This cli tool allows text to be encoded, decoded and inspected using byte pair encoding. After encoding some text, the tool can also generate some new text (often gibberish) based on the original text.
E.g. Here is some generated text, based on the Bee Movie script:
"I will be able live are you? A lot to floll the honey production this this is this?"
This project uses CMake to build.
git clone https://github.com/laurens-moonens/BytePairEncoding.git
cd BytePairEncoding
mkdir build
cd build
cmake ..
cmake --build .
Only tested on Arch Linux using Make. More testing to follow.
- Cmake (version 3.14 or higher)
Run ./bpe -h
for a full list of commands and options.
./bpe encode -i ../data/bee_movie_script.txt -b ../data/bee_movie.bpe
Optionally the encoded tokens can be outputted as well.
-t ../data/bee_movie.tkn
./bpe decode -b ../data/bee_movie.bpe -t ../data/bee_movie.tkn -o ../data/bee_movie_decoded.txt
./bpe inspect -b ../data/bee_movie.bpe
./bpe generate -b ../data/bee_movie.bpe
Optionally the generated text can be outputted to a file.
-o ../data/bee_movie_generated.txt
Optionally the number of generated tokens can be specified (defaults to 100).
-c 69

Extracted records.
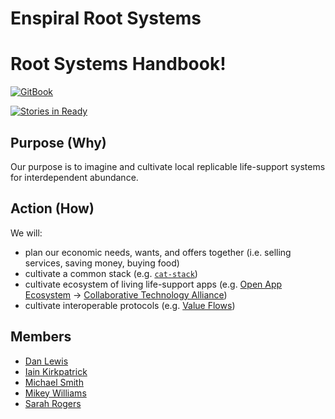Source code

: # Enspiral Root Systems

# Root Systems Handbook!
[![GitBook](https://sm3lir.cloudimage.io/s/width/34/https://www.gitbook.com/assets/images/logo/128.png?v=9.0.4)](https://enspiral-root-systems.gitbooks.io/handbook/content/)

[![Stories in Ready](https://badge.waffle.io/enspiral-root-systems/handbook.svg?label=ready&title=Ready)](http://waffle.io/enspiral-root-systems/handbook)

## Purpose (Why)

Our purpose is to imagine and cultivate local replicable life-support systems for interdependent abundance.

## Action (How)

We will:

- plan our economic needs, wants, and offers together (i.e. selling services, saving money, buying food)
- cultivate a common stack (e.g. [`cat-stack`](https://github.com/enspiral-root-systems/cat-stack))
- cultivate ecosystem of living life-support apps (e.g. [Open App Ecosystem](https://github.com/open-app/core) -> [Collaborative Technology Alliance](https://medium.com/enspiral-tales/doing-more-together-together-seeding-a-collaborative-technology-alliance-82243ea30d41))
- cultivate interoperable protocols (e.g. [Value Flows](https://valueflo.ws))

## Members

- [Dan Lewis](https://github.com/agentlewis)
- [Iain Kirkpatrick](https://github.com/iainkirkpatrick/)
- [Michael Smith](https://github.com/NotThatSmith)
- [Mikey Williams](https://github.com/ahdinosaur)
- [Sarah Rogers](https://github.com/sarah-arrrgh)
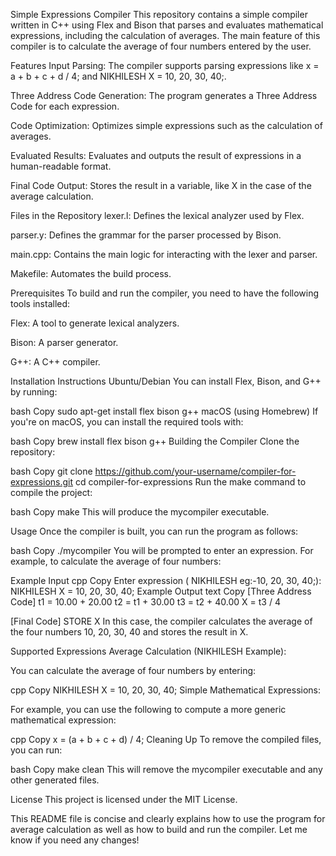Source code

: Simple Expressions Compiler
This repository contains a simple compiler written in C++ using Flex and Bison that parses and evaluates mathematical expressions, including the calculation of averages. The main feature of this compiler is to calculate the average of four numbers entered by the user.

Features
Input Parsing: The compiler supports parsing expressions like x = a + b + c + d / 4; and NIKHILESH X = 10, 20, 30, 40;.

Three Address Code Generation: The program generates a Three Address Code for each expression.

Code Optimization: Optimizes simple expressions such as the calculation of averages.

Evaluated Results: Evaluates and outputs the result of expressions in a human-readable format.

Final Code Output: Stores the result in a variable, like X in the case of the average calculation.

Files in the Repository
lexer.l: Defines the lexical analyzer used by Flex.

parser.y: Defines the grammar for the parser processed by Bison.

main.cpp: Contains the main logic for interacting with the lexer and parser.

Makefile: Automates the build process.

Prerequisites
To build and run the compiler, you need to have the following tools installed:

Flex: A tool to generate lexical analyzers.

Bison: A parser generator.

G++: A C++ compiler.

Installation Instructions
Ubuntu/Debian
You can install Flex, Bison, and G++ by running:

bash
Copy
sudo apt-get install flex bison g++
macOS (using Homebrew)
If you're on macOS, you can install the required tools with:

bash
Copy
brew install flex bison g++
Building the Compiler
Clone the repository:

bash
Copy
git clone https://github.com/your-username/compiler-for-expressions.git
cd compiler-for-expressions
Run the make command to compile the project:

bash
Copy
make
This will produce the mycompiler executable.

Usage
Once the compiler is built, you can run the program as follows:

bash
Copy
./mycompiler
You will be prompted to enter an expression. For example, to calculate the average of four numbers:

Example Input
cpp
Copy
Enter expression ( NIKHILESH eg:-10, 20, 30, 40;): NIKHILESH X = 10, 20, 30, 40;
Example Output
text
Copy
[Three Address Code] 
t1 = 10.00 + 20.00
t2 = t1 + 30.00
t3 = t2 + 40.00
X = t3 / 4

[Final Code] 
STORE X
In this case, the compiler calculates the average of the four numbers 10, 20, 30, 40 and stores the result in X.

Supported Expressions
Average Calculation (NIKHILESH Example):

You can calculate the average of four numbers by entering:

cpp
Copy
NIKHILESH X = 10, 20, 30, 40;
Simple Mathematical Expressions:

For example, you can use the following to compute a more generic mathematical expression:

cpp
Copy
x = (a + b + c + d) / 4;
Cleaning Up
To remove the compiled files, you can run:

bash
Copy
make clean
This will remove the mycompiler executable and any other generated files.

License
This project is licensed under the MIT License.

This README file is concise and clearly explains how to use the program for average calculation as well as how to build and run the compiler. Let me know if you need any changes!


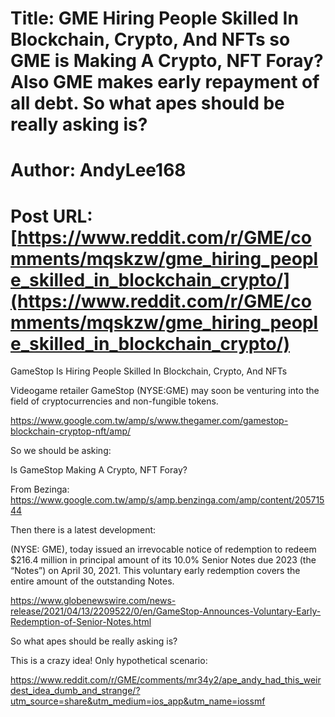 # Title: GME Hiring People Skilled In Blockchain, Crypto, And NFTs so GME is Making A Crypto, NFT Foray? Also GME makes early repayment of all debt. So what apes should be really asking is?
# Author: AndyLee168
# Post URL: [https://www.reddit.com/r/GME/comments/mqskzw/gme_hiring_people_skilled_in_blockchain_crypto/](https://www.reddit.com/r/GME/comments/mqskzw/gme_hiring_people_skilled_in_blockchain_crypto/)



GameStop Is Hiring People Skilled In Blockchain, Crypto, And NFTs

Videogame retailer GameStop (NYSE:GME) may soon be venturing into the field of cryptocurrencies and non-fungible tokens.

https://www.google.com.tw/amp/s/www.thegamer.com/gamestop-blockchain-cryptop-nft/amp/

So we should be asking:

Is GameStop Making A Crypto, NFT Foray?

From Bezinga:
https://www.google.com.tw/amp/s/amp.benzinga.com/amp/content/20571544


Then there is a  latest development:

(NYSE: GME), today issued an irrevocable notice of redemption to redeem $216.4 million in principal amount of its 10.0% Senior Notes due 2023 (the “Notes”) on April 30, 2021. This voluntary early redemption covers the entire amount of the outstanding Notes.

https://www.globenewswire.com/news-release/2021/04/13/2209522/0/en/GameStop-Announces-Voluntary-Early-Redemption-of-Senior-Notes.html

So what apes should be really asking is?

This is a crazy idea! Only hypothetical scenario:

https://www.reddit.com/r/GME/comments/mr34y2/ape_andy_had_this_weirdest_idea_dumb_and_strange/?utm_source=share&utm_medium=ios_app&utm_name=iossmf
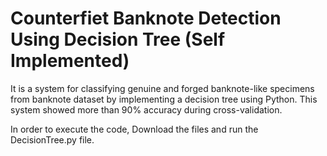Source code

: # Counterfiet Banknote Detection Using Decision Tree (Self Implemented)

It is a system for classifying genuine and forged banknote-like specimens from banknote dataset by implementing a decision tree using Python. This system showed more than 90% accuracy during cross-validation. 

In order to execute the code, Download the files and run the DecisionTree.py file.
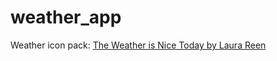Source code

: # weather_app

Weather icon pack: [The Weather is Nice Today by Laura Reen](https://www.iconfinder.com/iconsets/the-weather-is-nice-today)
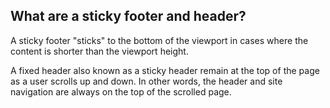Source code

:## What are a sticky footer and header?

A sticky footer "sticks" to the bottom of the viewport in cases where the content is shorter than the viewport height.

A fixed header also known as a sticky header remain at the top of the page as a user scrolls up and down. In other words, the header and site navigation are always on the top of the scrolled page.
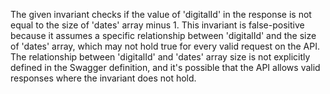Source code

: The given invariant checks if the value of 'digitalId' in the response is not equal to the size of 'dates' array minus 1. This invariant is false-positive because it assumes a specific relationship between 'digitalId' and the size of 'dates' array, which may not hold true for every valid request on the API. The relationship between 'digitalId' and 'dates' array size is not explicitly defined in the Swagger definition, and it's possible that the API allows valid responses where the invariant does not hold.
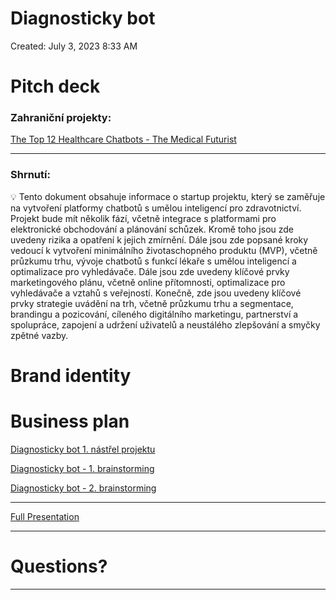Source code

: # Diagnosticky bot

Created: July 3, 2023 8:33 AM

# Pitch deck

### Zahraniční projekty:

[The Top 12 Healthcare Chatbots - The Medical Futurist](https://medicalfuturist.com/top-12-health-chatbots/)

---

### Shrnutí:

<aside>
💡 Tento dokument obsahuje informace o startup projektu, který se zaměřuje na vytvoření platformy chatbotů s umělou inteligencí pro zdravotnictví. Projekt bude mít několik fází, včetně integrace s platformami pro elektronické obchodování a plánování schůzek. Kromě toho jsou zde uvedeny rizika a opatření k jejich zmírnění.
Dále jsou zde popsané kroky vedoucí k vytvoření minimálního životaschopného produktu (MVP), včetně průzkumu trhu, vývoje chatbotů s funkcí lékaře s umělou inteligencí a optimalizace pro vyhledávače. Dále jsou zde uvedeny klíčové prvky marketingového plánu, včetně online přítomnosti, optimalizace pro vyhledávače a vztahů s veřejností.
Konečně, zde jsou uvedeny klíčové prvky strategie uvádění na trh, včetně průzkumu trhu a segmentace, brandingu a pozicování, cíleného digitálního marketingu, partnerství a spolupráce, zapojení a udržení uživatelů a neustálého zlepšování a smyčky zpětné vazby.

</aside>

# Brand identity

# Business plan

[Diagnosticky bot 1. nástřel projektu](Diagnosticky%20bot%20f380db03d20847a894fbeec657460cea/Diagnosticky%20bot%201%20na%CC%81str%CC%8Cel%20projektu%2041d55d694e644c7cacf9beebcb43a84a.md)

[Diagnosticky bot - 1. brainstorming](Diagnosticky%20bot%20f380db03d20847a894fbeec657460cea/Diagnosticky%20bot%20-%201%20brainstorming%208f5cf30c811247d2a64b268b52327669.md)

[Diagnosticky bot - 2. brainstorming](Diagnosticky%20bot%20f380db03d20847a894fbeec657460cea/Diagnosticky%20bot%20-%202%20brainstorming%20f9c6f6f1934449328eea8dde47283c73.md)

---

[Full Presentation](Diagnosticky%20bot%20f380db03d20847a894fbeec657460cea/Full%20Presentation%20754ff7e2800c4e03b41854f06defb285.csv)

---

# Questions?

---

Apply what you read.
a) Name every subcommand given to ./bpe in the example commands of the byte pair encoding text.
b) Reproduce the byte pair encoding text word for word, starting at "Only tested on" and ending at "(defaults to 100).".

Task responses.
a) encode, decode, inspect, generate

b)
Only tested on Arch Linux using Make. More testing to follow.
- Cmake (version 3.14 or higher)
Run ./bpe -h
for a full list of commands and options.
./bpe encode -i ../data/bee_movie_script.txt -b ../data/bee_movie.bpe
Optionally the encoded tokens can be outputted as well.
-t ../data/bee_movie.tkn
./bpe decode -b ../data/bee_movie.bpe -t ../data/bee_movie.tkn -o ../data/bee_movie_decoded.txt
./bpe inspect -b ../data/bee_movie.bpe
./bpe generate -b ../data/bee_movie.bpe
Optionally the generated text can be outputted to a file.
-o ../data/bee_movie_generated.txt
Optionally the number of generated tokens can be specified (defaults to 100).